■ PROBLEM DETAILS
Among the lines below, copy exactly those from the one with "Calanus sp.: 1 -> 4" through the one with "Calanus hyperboreus: 756 -> 473", counting both ends.

■ INPUT RECORDS
━━━━━━━━━━━━━━━━━━━━━━━━━━━━━━

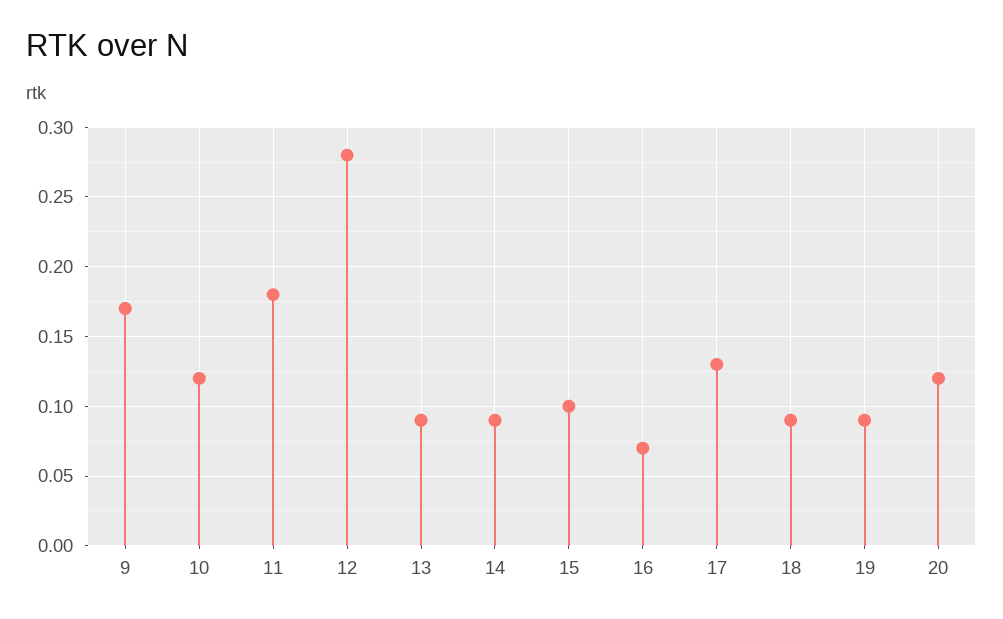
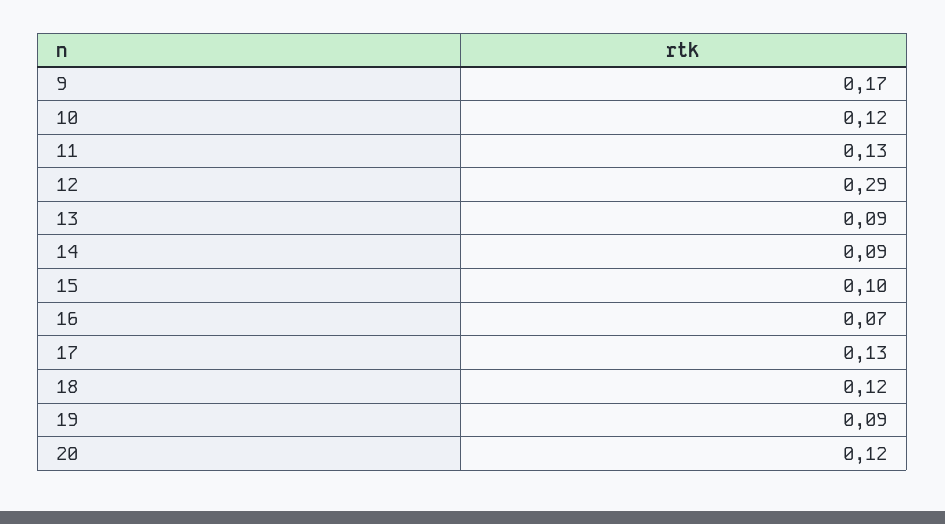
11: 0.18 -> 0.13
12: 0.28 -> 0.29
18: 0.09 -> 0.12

━━━━━━━━━━━━━━━━━━━━━━━━━━━━━━

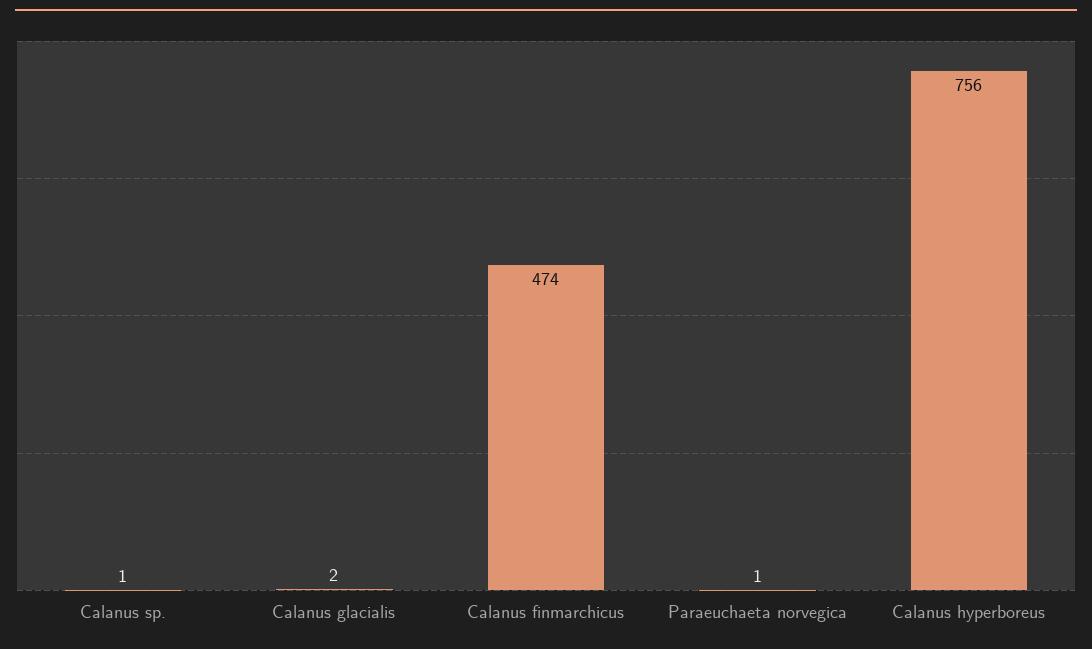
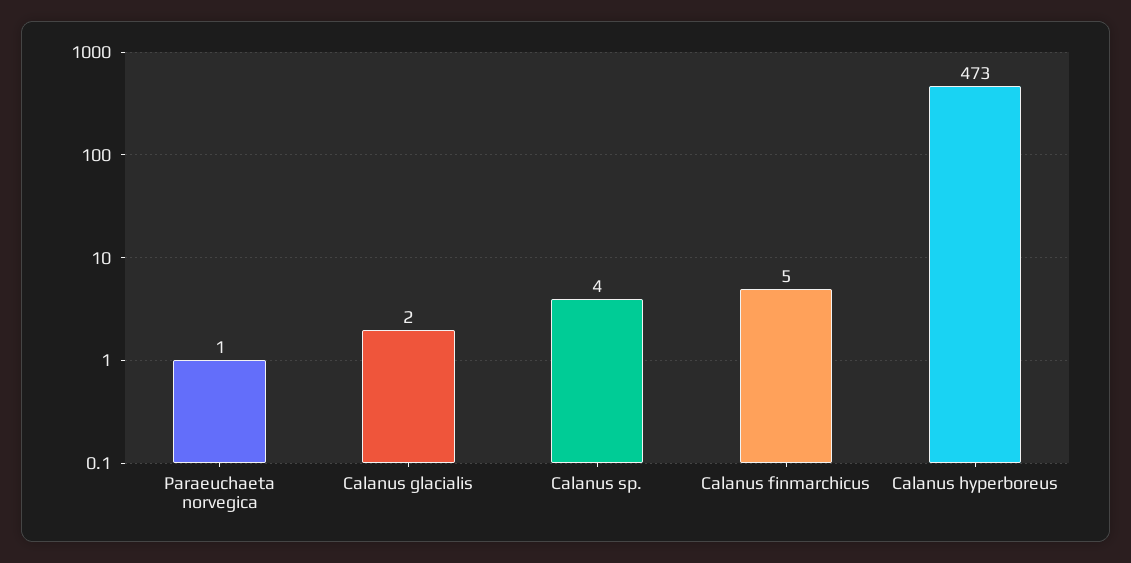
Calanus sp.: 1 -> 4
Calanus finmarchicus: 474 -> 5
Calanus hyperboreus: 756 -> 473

━━━━━━━━━━━━━━━━━━━━━━━━━━━━━━

■ TASK RESULT
Calanus sp.: 1 -> 4
Calanus finmarchicus: 474 -> 5
Calanus hyperboreus: 756 -> 473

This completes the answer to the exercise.